TASK TO CARRY OUT:
Every entry must be given again exactly. Include no pictures.

RECORDED INFORMATION:
=====

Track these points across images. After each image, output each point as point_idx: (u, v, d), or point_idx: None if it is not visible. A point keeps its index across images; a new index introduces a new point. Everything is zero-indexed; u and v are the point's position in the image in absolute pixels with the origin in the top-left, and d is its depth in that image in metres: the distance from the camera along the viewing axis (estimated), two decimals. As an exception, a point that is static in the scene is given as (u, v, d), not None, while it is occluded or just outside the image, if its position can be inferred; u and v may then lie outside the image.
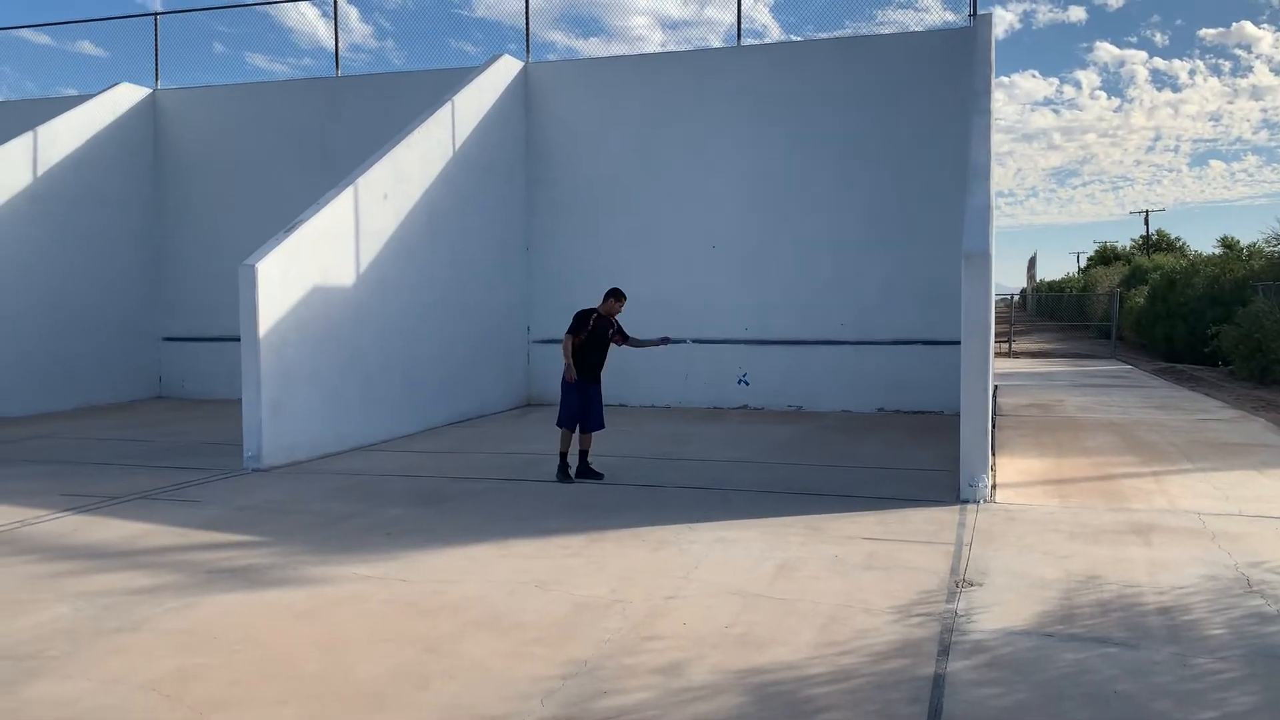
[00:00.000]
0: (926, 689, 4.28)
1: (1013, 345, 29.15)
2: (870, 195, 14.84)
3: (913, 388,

=====

SOLUTION TO THIS EXERCISE:
Track these points across images. After each image, output each point as point_idx: (u, v, d), or point_idx: None if it is not visible. A point keeps its index across images; a new index introduces a new point. Everything is zero-indexed; u and v are the point's position in the image in absolute pixels with the origin in the top-left, and d is its depth in that image in metres: the distance from the camera along the viewing axis (estimated), two decimals. As an exception, a point that is static in the scene is given as (u, v, d), not None, while it is occluded or just outside the image, if its position can be inferred; u and v may then lie outside the image.
[00:00.000]
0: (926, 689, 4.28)
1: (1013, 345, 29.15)
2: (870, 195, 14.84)
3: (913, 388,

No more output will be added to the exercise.